Fox News host Laura Ingraham unpacks growing calls for Supreme Court Justice Sonia Sotomayor to retire early on "The Ingraham Angle."
LAURA INGRAHAM: Now, there were some nuggets that got lost last week in the new Gallup poll that are key to the 2024 campaign. In the presidential character and abilities categories, Biden is losing ground big time. Check this out. He's down 13 points on the question of whether he can manage the government effectively. He can't find his way off the stage, of course, he can't manage the government. He's down nine on likability. Wow. And he's down nine on whether he displays good judgment in a crisis. That's shocking. And he lost eight points on the "Is he a strong and decisive leader" question.

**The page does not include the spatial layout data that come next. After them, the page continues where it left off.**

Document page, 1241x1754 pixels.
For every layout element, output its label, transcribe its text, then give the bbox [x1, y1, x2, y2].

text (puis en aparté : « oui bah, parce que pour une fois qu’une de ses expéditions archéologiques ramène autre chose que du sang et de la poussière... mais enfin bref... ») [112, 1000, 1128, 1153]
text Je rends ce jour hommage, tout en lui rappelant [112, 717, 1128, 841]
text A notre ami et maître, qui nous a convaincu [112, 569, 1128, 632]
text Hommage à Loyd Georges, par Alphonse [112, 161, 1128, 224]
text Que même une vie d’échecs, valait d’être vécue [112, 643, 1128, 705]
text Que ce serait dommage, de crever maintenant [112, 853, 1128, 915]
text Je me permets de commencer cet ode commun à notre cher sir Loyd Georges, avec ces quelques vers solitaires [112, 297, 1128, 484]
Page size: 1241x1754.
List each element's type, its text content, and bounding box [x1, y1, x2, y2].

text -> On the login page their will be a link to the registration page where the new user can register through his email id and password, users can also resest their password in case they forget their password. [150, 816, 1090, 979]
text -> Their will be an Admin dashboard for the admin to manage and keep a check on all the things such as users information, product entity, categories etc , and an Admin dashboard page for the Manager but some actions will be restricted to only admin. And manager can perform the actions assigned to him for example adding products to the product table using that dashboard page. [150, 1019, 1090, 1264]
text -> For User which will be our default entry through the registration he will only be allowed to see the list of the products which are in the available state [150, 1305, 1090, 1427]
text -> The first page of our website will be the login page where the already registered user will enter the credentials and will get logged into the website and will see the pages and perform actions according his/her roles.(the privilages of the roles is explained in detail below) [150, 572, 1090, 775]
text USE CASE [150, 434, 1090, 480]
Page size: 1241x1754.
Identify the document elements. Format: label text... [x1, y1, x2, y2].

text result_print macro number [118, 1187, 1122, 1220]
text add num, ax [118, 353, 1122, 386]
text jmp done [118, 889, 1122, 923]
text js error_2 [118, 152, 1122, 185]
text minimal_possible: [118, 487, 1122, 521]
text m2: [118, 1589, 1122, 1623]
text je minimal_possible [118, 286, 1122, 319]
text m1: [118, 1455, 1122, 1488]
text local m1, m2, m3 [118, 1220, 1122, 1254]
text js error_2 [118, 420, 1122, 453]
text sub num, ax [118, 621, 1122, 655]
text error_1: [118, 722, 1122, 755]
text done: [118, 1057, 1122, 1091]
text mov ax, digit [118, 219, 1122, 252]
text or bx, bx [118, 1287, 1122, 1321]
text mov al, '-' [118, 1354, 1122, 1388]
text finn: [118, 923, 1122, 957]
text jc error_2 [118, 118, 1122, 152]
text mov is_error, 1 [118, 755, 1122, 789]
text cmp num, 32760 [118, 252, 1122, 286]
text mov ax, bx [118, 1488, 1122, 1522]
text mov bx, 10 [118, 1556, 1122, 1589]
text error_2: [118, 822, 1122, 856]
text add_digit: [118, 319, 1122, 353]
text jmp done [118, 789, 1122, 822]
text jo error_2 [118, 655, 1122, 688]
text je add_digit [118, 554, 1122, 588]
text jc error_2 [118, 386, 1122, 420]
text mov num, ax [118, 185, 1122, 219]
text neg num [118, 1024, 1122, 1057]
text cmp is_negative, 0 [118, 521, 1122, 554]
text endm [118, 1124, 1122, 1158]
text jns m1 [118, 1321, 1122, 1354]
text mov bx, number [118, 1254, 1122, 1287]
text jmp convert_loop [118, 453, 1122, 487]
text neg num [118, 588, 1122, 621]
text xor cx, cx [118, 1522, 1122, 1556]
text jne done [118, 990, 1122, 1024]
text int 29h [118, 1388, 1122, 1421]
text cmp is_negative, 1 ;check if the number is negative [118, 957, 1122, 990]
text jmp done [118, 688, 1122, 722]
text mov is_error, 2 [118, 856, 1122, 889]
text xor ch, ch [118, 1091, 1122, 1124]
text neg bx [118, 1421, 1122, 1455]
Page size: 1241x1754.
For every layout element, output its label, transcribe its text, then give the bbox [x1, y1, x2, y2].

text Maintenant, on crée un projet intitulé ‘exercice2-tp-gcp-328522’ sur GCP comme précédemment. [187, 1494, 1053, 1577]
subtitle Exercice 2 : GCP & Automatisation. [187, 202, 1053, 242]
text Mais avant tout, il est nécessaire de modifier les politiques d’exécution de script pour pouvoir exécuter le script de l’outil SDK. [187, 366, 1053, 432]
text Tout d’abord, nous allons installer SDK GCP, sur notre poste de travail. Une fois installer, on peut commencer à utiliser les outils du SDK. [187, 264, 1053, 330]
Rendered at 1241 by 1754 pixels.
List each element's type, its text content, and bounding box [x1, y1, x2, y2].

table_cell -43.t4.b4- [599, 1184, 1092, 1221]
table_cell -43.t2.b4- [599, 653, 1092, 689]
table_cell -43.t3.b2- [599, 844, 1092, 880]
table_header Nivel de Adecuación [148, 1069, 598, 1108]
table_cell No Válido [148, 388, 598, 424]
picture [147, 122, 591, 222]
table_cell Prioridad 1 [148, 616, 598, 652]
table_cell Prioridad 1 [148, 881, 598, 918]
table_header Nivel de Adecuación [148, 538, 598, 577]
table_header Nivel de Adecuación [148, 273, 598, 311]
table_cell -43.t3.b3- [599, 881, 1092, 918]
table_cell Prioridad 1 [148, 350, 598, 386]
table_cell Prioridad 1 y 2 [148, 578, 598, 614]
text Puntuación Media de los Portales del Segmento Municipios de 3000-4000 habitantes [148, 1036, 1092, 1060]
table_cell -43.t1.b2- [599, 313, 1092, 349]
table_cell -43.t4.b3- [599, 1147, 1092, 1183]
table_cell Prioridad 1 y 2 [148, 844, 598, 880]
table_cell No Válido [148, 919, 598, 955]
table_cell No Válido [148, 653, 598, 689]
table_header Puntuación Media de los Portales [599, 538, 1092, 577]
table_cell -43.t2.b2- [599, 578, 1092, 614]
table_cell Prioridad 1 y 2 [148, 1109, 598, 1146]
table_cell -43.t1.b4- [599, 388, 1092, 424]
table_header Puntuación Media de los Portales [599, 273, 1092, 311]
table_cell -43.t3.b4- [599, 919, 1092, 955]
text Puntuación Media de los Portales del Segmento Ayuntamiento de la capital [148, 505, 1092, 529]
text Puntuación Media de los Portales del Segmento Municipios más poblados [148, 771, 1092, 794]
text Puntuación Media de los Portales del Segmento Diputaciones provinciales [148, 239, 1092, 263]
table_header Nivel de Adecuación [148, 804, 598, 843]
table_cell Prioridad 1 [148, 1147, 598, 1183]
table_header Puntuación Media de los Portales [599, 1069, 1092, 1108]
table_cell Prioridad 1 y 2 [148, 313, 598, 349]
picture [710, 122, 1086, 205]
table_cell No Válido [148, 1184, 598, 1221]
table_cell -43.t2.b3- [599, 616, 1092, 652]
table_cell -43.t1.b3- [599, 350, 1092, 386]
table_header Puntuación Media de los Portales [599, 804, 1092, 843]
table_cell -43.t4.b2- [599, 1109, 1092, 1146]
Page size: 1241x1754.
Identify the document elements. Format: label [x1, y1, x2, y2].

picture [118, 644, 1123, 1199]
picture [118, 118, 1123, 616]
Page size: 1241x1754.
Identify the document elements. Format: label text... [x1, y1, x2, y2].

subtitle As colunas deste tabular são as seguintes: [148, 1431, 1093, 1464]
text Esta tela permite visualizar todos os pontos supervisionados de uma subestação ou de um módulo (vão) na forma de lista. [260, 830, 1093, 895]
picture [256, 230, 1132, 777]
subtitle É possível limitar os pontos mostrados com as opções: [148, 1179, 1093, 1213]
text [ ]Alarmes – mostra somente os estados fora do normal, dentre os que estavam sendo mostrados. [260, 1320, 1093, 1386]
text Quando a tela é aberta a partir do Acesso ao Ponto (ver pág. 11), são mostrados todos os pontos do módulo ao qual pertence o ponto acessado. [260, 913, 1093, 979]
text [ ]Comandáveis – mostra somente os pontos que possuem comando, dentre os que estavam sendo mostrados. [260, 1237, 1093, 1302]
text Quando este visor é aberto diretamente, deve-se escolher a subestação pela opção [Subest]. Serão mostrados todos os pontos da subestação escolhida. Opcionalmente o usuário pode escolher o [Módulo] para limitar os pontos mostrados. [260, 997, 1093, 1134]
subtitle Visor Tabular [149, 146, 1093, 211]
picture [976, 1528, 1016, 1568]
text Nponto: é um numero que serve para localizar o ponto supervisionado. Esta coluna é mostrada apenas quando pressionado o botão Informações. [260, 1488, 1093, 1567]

FORMER MSNBC HOST CALLS ON JUSTICE SOTOMAYOR TO STEP DOWN FROM SUPREME COURT: ‘WHY TAKE THE RISK?’
Now, on these same questions, Trump is up a point or flat from 2020. And this poll isn't the only warning sign for Biden. The Trump trials have not moved the needle for Biden at all. The border story keeps getting worse and inflation remains as Jamie Dimon said yesterday, "sticky." That means it's bad. Voters just are not happy.
Plus, even in blue states like Nevada, Democrat incumbents may be in trouble. And while the official reaction from the Democrats is kind of cool as a cucumber – oh, the stories say, oh, we're confident and focused – there seems to be some contingency planning underway. The party that prides itself for being pro-women, and of course they're all champions of diversity, is giving the first Latina on the Supreme Court, Justice Sonia Sotomayor, the bum's rush. As usual, ideas are advanced by liberal senators and then by press surrogates.
…
This isn't the first time that the left pressured a senior justice to step aside. The New York Times wrote about Justice Stephen Breyer's retirement two years ago, saying, "Justice Breyer retired a little reluctantly, under pressure from liberals who wanted to make sure that President Biden could appoint his successor, and that the conservative supermajority on the court, currently at 6 to 3, would not get any more lopsided."
Again, what this tells us, is that even their firsts and their vaunted brilliant justices are fair game if there is any hint that their presence on the scene is becoming inconvenient. This is how ruthless the left is. And it's so consumed, of course, by holding on to power by any means necessary.